Let $\Omega \subseteq \mathbb{R}$ be open and $(f_n)_n$ a sequence in $C_b^1(\Omega, \mathbb{C})$ (the space of $C^1$-functions $g$ such that $g$ and $g'$ are bounded). Equipping this space with the uniform norm makes it a Banach space. So if we assume $\sum_{k =0}^{\infty} \| f_n\|_{L^\infty} < \infty$ and $\sum_{k =0}^{\infty} \| f_n'\|_{L^\infty} < \infty$, then $\sum_{n=0}^{\infty} f_n $ and $\sum_{n=0}^{\infty} f'_n$ converge in $C_b^1$ and $C_b$ respectively (where the convergence is with respect to the uniform norm). The goal is to prove that $\left(\sum_{n=0}^{\infty} f_n \right)' = \sum_{n = 0}^{\infty} f_n'$.
The proof provided in the text I am following uses the "Differentiation-Under-Integral-Sign" theorem from measure theory, applied to the counting measure. However, I'm wondering whether it can instead be proven by using that theorem from real analysis that says$$u_n\to u \text{ uniformly and } u_n' \to v \text{ uniformly} \implies u'=v$$for differentiable functions $u_n$ defined on a closed interval. It should be possible to apply this theorem to a small closed interval around every point in $\Omega$ with $u_n = \sum_{k=0}^n f_k$.
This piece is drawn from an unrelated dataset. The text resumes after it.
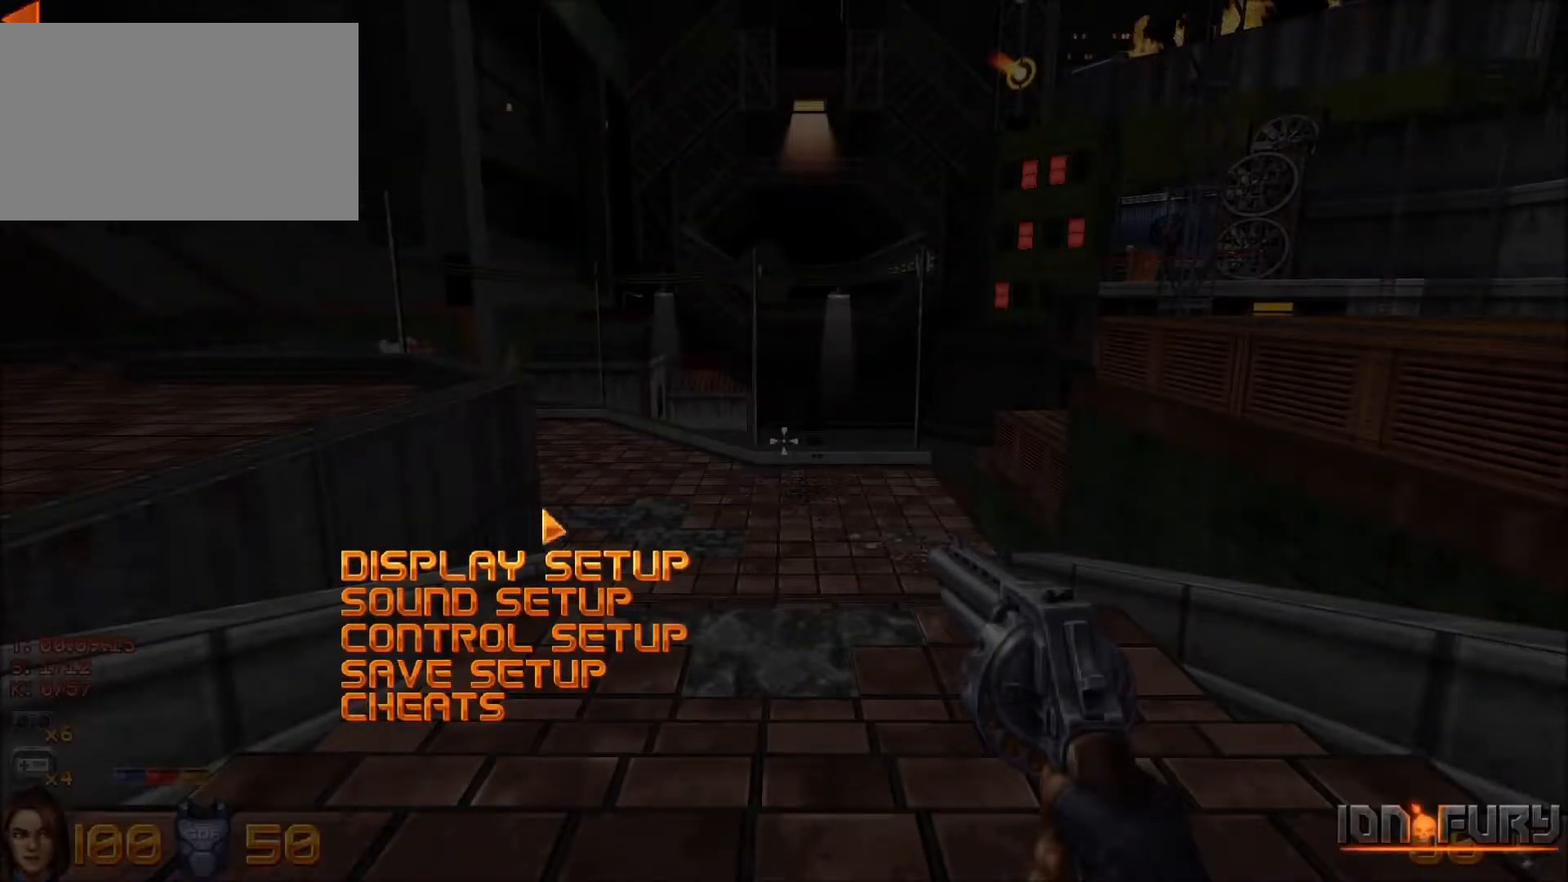
{"keys": [], "mouse": [], "events": []}
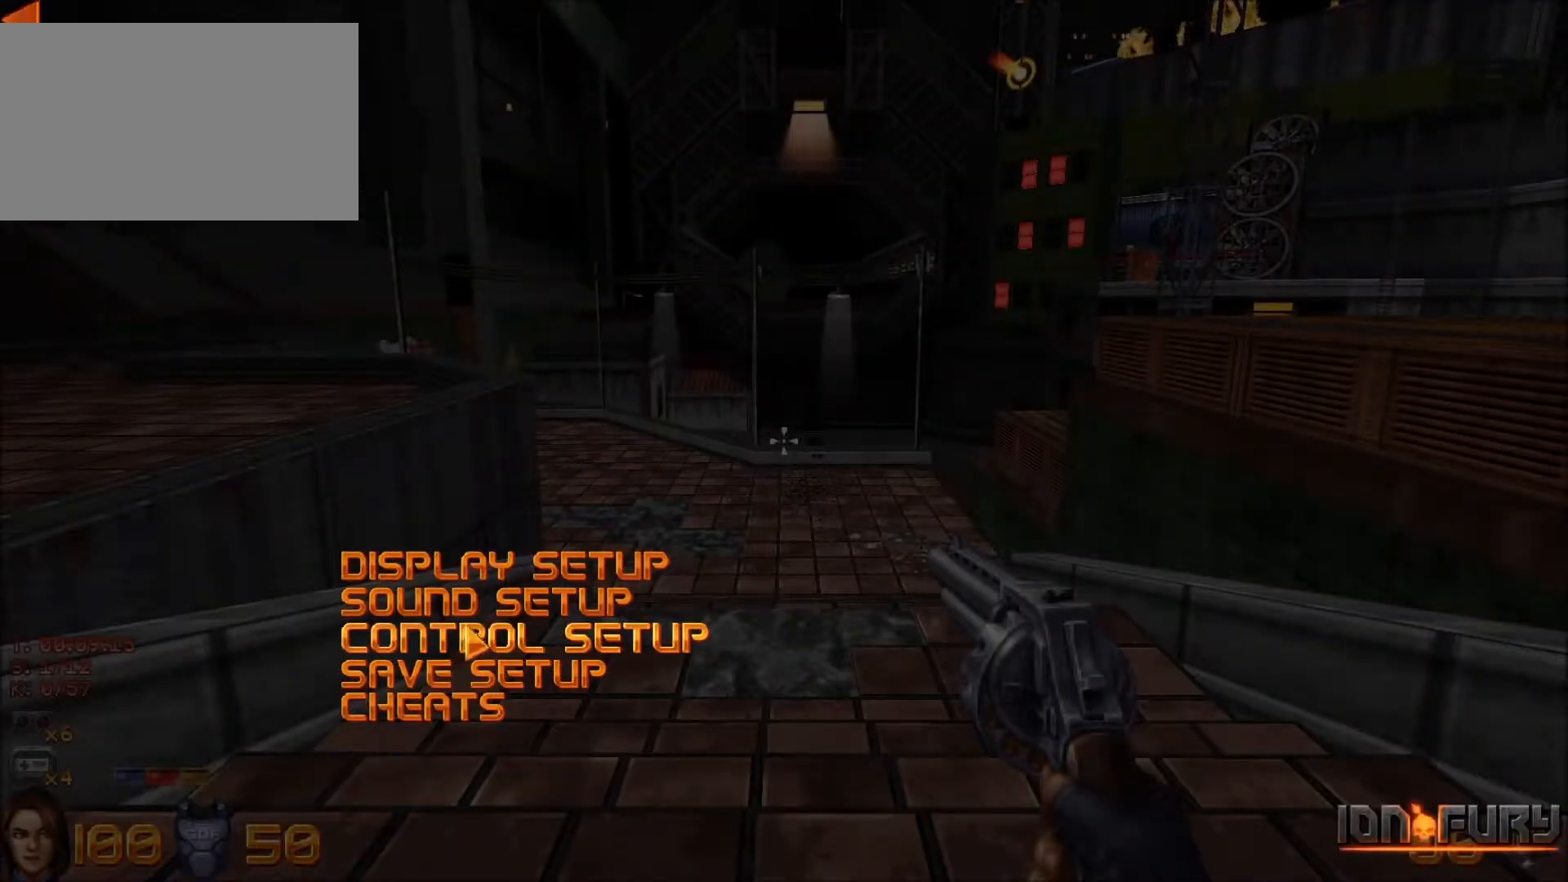
{"keys": [], "mouse": [], "events": [[217, "mouse_left", "down"], [300, "mouse_left", "up"]]}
- Is there any reason why this proof wouldn't work?
- Are there any reasons to prefer the other proof (using the "Differentiation-Under-Integral-Sign" theorem)? Would that allow for a more general statement, like dropping boundedness in the hypothesis or extending to $\mathbb{R}^n$?
Edit: The text I'm using is a script for an introductory lecture on Hilbert spaces and Fourier theory I'm taking. This little exercise was in the lead-up to the theorems that relate regularity of functions with the behaviour of their Fourier coefficients. This includes a theorem that asserts: if the Fourier coefficients of a function are sufficiently summable, then the function belongs to some $C^h_{\text{periodic}}$. In this proof, the above theorem from real analysis was used (instead of the measure theoretic one). Thus I'm wondering why the same strategy wasn't used for the exercise presented before.